Sensibilisation. Ce vocable devenu à la mode par la force des choses et la contrainte de l’ouverture géographique n’est plus l’apanage du seul secteur privé. Certains offices tentent aussi bien que mal d’y adhérer. Le dernier en lice est l’office chérifien des Phosphates, qui ne cesse chaque fois que l’occasion se présente de confirmer sa volonté de maintenir sa position au niveau mondial.
Opérant depuis sa création dans un environnement concurrentiel, chargé et ouvert sur l’international, l’OCP n’a de choix que d’appliquer des techniques de management dit basé sur la sensibilisation et la participation, à l’instar de ses concurrents.
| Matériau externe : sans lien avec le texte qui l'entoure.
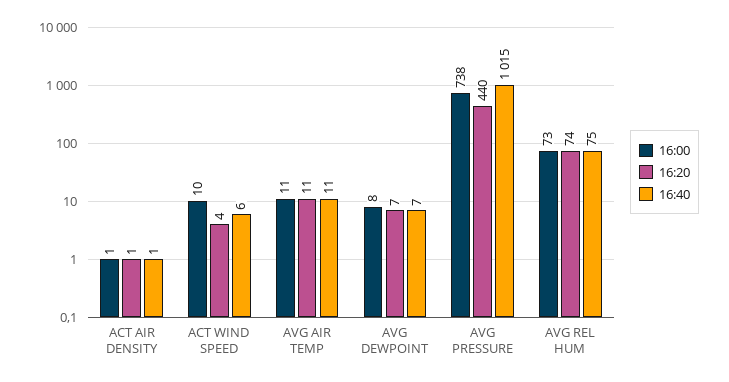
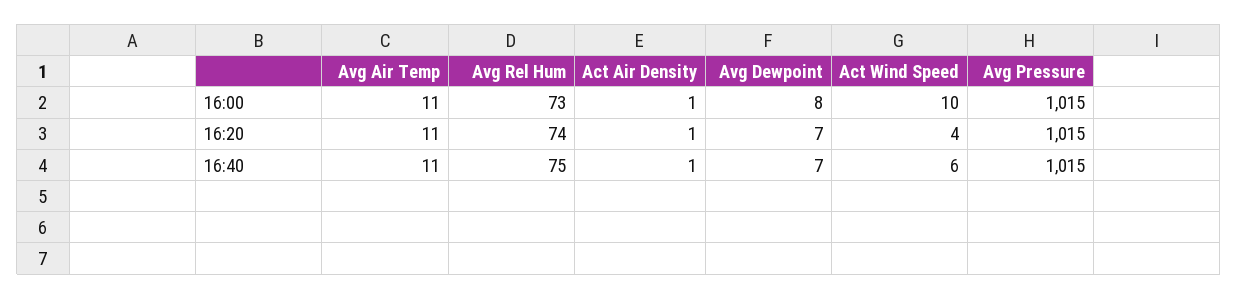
16:00, AVG PRESSURE: 738 -> 1015
16:20, AVG PRESSURE: 440 -> 1015

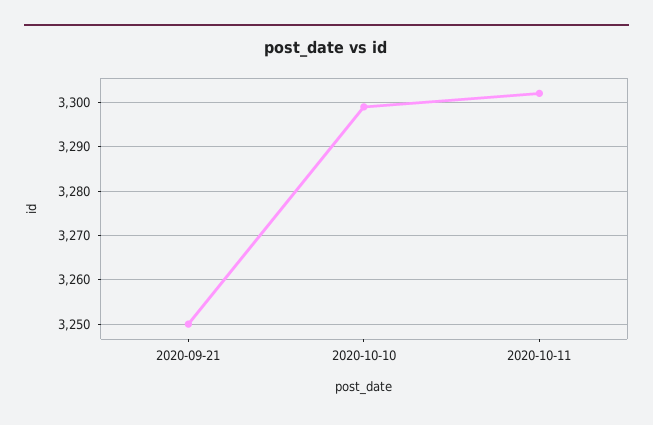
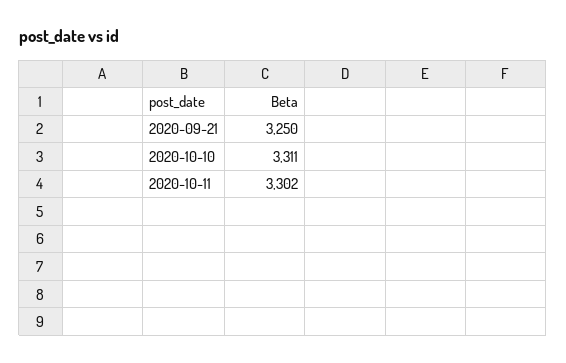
2020-10-10: 3300 -> 3311

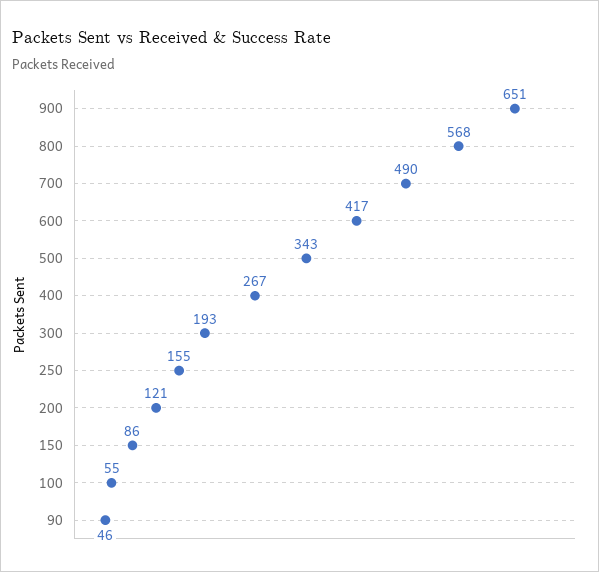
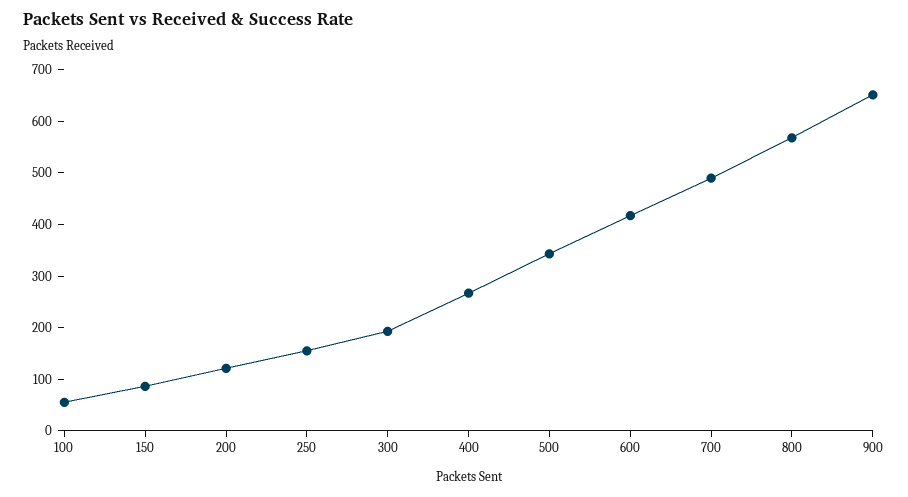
90: 46 -> none

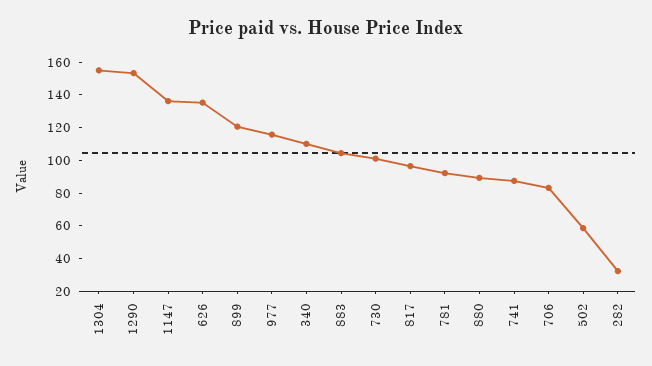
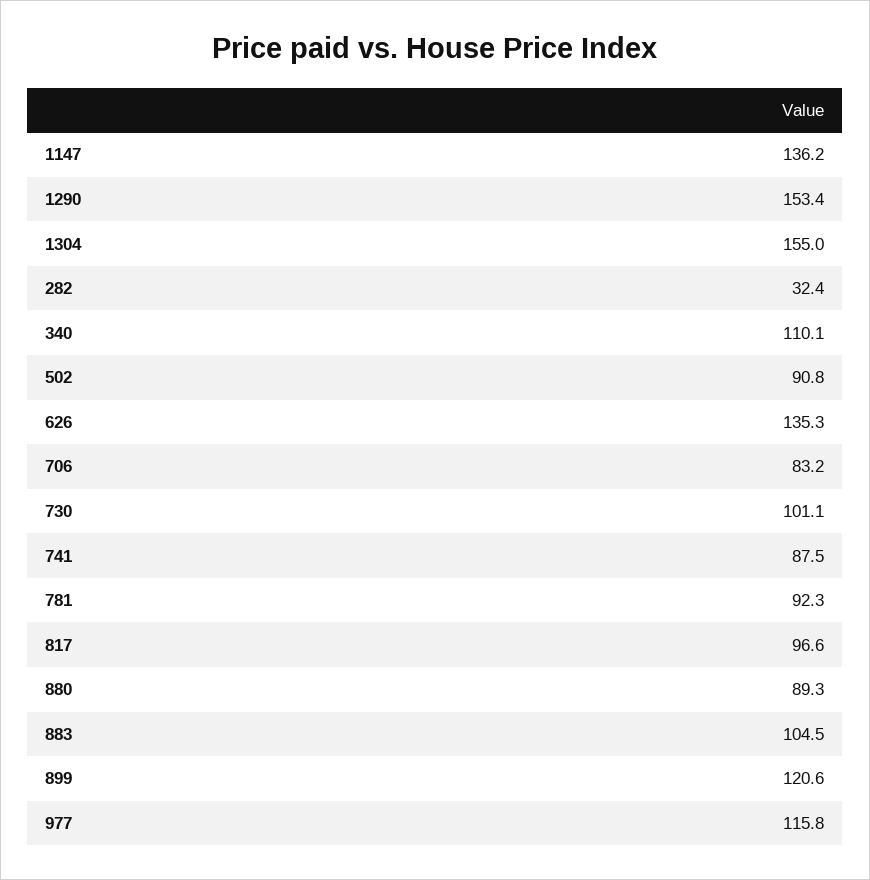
502: 60 -> 90.8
Cette initiation a d’abord porté sur la formation du personnel aux procédés de sécurité. Le «cursus» s’est étalé sur une période de deux années, a porté sur 18 modules et a concerné presque la moitié des employés. Selon les statistiques communiquées par l’OCP et rapporté par l’agence MAP, il a été constaté une baisse sensible des accidents du travail pendant les dernières années.
L’effort financier n’est pas à omettre puisque l’enveloppe budgétaire consacrée à l’opération de sensibilisation et de formation a frôlé dix milliards de centimes.
Cependant, des accidents continuent à survenir montrant ainsi une certaine limite du dispositif mis en place.
Les villes de Khouribga et Youssoufia où quatre ouvriers ont trouvé la mort suite à des accidents de travail en présentent des exemples édifiants. Dans cet ordre d’idées et en réponse à une question d’actualité sur les accidents du travail dans le secteur des Phosphates, il a été déclaré que «le département concerné a envoyé une délégation à la suite de ces accidents pour examiner les mesures à prendre en coordination avec les responsables du groupe afin d’éviter que de tels accidents ne se reproduisent». L’OCP ne peut qu’être dans une mauvaise passe, chaque fois qu’un incident pareil se produit.
Il l’est davantage compte tenu des sommes qu’il consacre à la sensibilisation et la formation dans les domaines de sécurité. La délégation régionale du ministère de l’industrie et des mines s’intéresse pour sa part à ces cas. Elle mène des enquêtes sur place après chaque accident de travail, afin d’en déterminer les causes et d’établir des rapports. S’il est une chose que l’OCP désire le moins, c’est que son système de sécurité soit mis en cause dans ces rapports. Cela ne peut que lui coûter en image et en argent.